The Xperia 1 II comes with the same game-enhancing software as its predecessor, so you can dedicate more memory to the game running, while shutting down messages and other disruptive elements. And of course, PS4 Remote Play is also supported, so you can use Dualshock 4 controls to play on your mobile.
The Sony Xperia 1 II is in every way a better mobile than its predecessor. It is also Sony’s best mobile to date. The performance is sky-high, and this year’s model has also received both 5G and wireless charging. The Xperia 1 II is also among the only mobiles on the market with a 4K screen, and although the high-resolution screen has to do without a fast refresh rate of 90 Hz or 120 Hz, everything still runs smoothly and lightning fast.
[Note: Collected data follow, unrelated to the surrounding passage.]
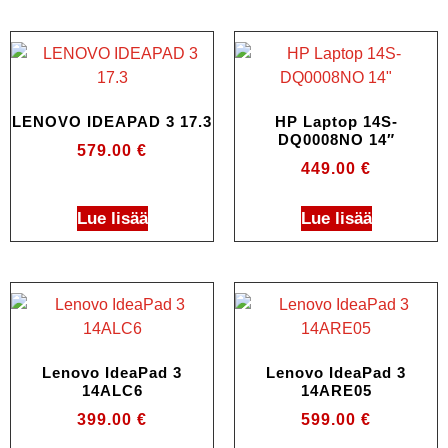
LENOVO IDEAPAD 3 17.3
HP Laptop 14S-
DQ0008NO 14″
579.00
€
449.00
€
Lue lisää
Lue lisää
Lenovo IdeaPad 3
Lenovo IdeaPad 3
14ALC6
14ARE05
399.00
€
599.00
€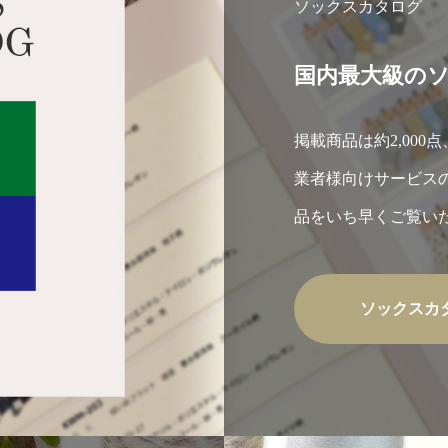
ソックスカタログ
国内最大級の
掲載商品は約2,000
業者様向けサービス
品をいち早くご覧い
を公開しています。
ソックスカ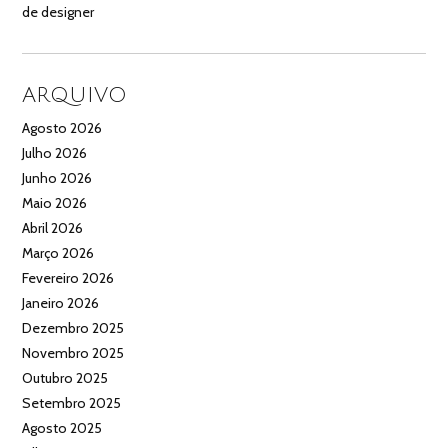
de designer
ARQUIVO
Agosto 2026
Julho 2026
Junho 2026
Maio 2026
Abril 2026
Março 2026
Fevereiro 2026
Janeiro 2026
Dezembro 2025
Novembro 2025
Outubro 2025
Setembro 2025
Agosto 2025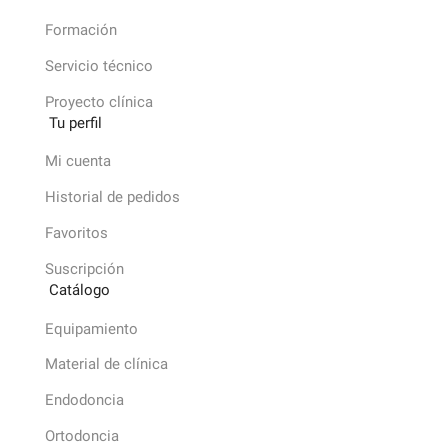
Formación
Servicio técnico
Proyecto clínica
Tu perfil
Mi cuenta
Historial de pedidos
Favoritos
Suscripción
Catálogo
Equipamiento
Material de clínica
Endodoncia
Ortodoncia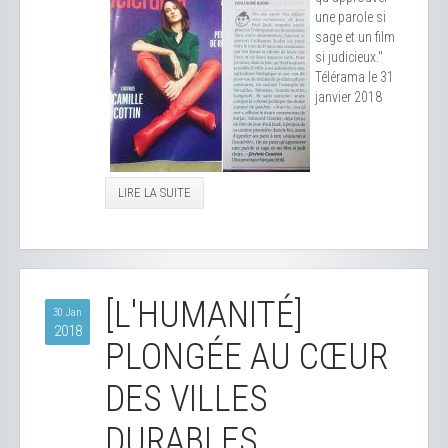
une parole si
sage et un film
si judicieux."
Télérama le 31
janvier 2018
LIRE LA SUITE
[L'HUMANITÉ]
30 Jan
2018
PLONGÉE AU CŒUR
DES VILLES
DURABLES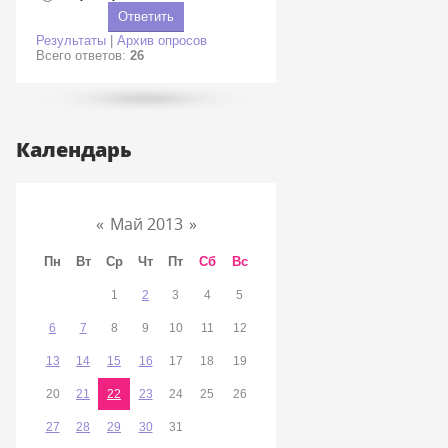
Результаты
|
Архив опросов
Всего ответов:
26
Календарь
«
Май 2013
»
Пн
Вт
Ср
Чт
Пт
Сб
Вс
1
2
3
4
5
6
7
8
9
10
11
12
13
14
15
16
17
18
19
20
21
22
23
24
25
26
27
28
29
30
31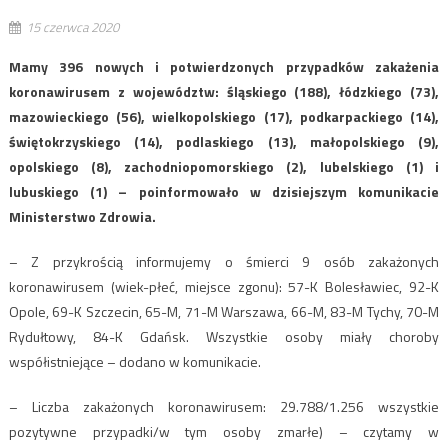
15 czerwca 2020
Mamy 396 nowych i potwierdzonych przypadków zakażenia
koronawirusem z województw: śląskiego (188), łódzkiego (73),
mazowieckiego (56), wielkopolskiego (17), podkarpackiego (14),
świętokrzyskiego (14), podlaskiego (13), małopolskiego (9),
opolskiego (8), zachodniopomorskiego (2), lubelskiego (1) i
lubuskiego (1) – poinformowało w dzisiejszym komunikacie
Ministerstwo Zdrowia.
– Z przykrością informujemy o śmierci 9 osób zakażonych
koronawirusem (wiek-płeć, miejsce zgonu): 57-K Bolesławiec, 92-K
Opole, 69-K Szczecin, 65-M, 71-M Warszawa, 66-M, 83-M Tychy, 70-M
Rydułtowy, 84-K Gdańsk. Wszystkie osoby miały choroby
współistniejące – dodano w komunikacie.
– Liczba zakażonych koronawirusem: 29.788/1.256 wszystkie
pozytywne przypadki/w tym osoby zmarłe) – czytamy w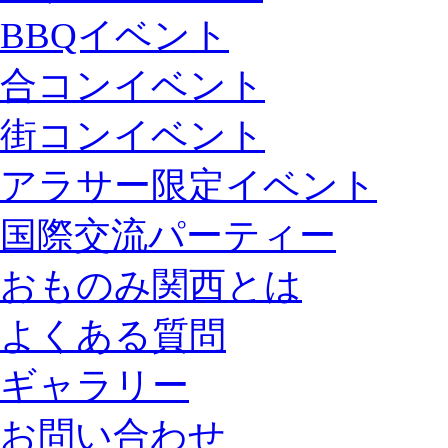
BBQイベント
合コンイベント
街コンイベント
アラサー限定イベント
国際交流パーティー
おものみ関西とは
よくある質問
ギャラリー
お問い合わせ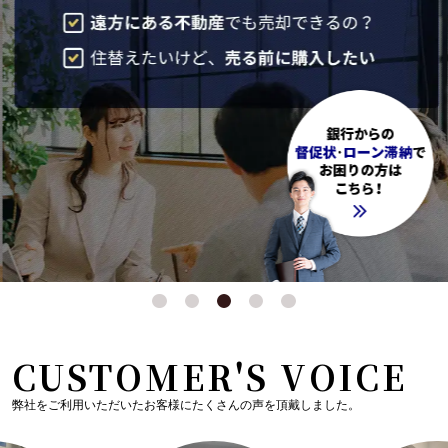
CUSTOMER'S VOICE
弊社をご利用いただいたお客様にたくさんの声を頂戴しました。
And without losing your breath, because Sony has also got room for a larger battery, which gives the Xperia 1 II a battery life in the upper tier.
It also does not hurt the overall impression that Sony has also got room for a 3.5 jackstick, which together with support for Hi-Res Audio makes the Xperia 1 II a somewhat near ideal mobile for the audiophiles.
The only cut in the joy is the comrade, who just like last year is struggling with software problems that make it difficult for those who are not photo enthusiasts to produce good photos in a slightly more difficult environment.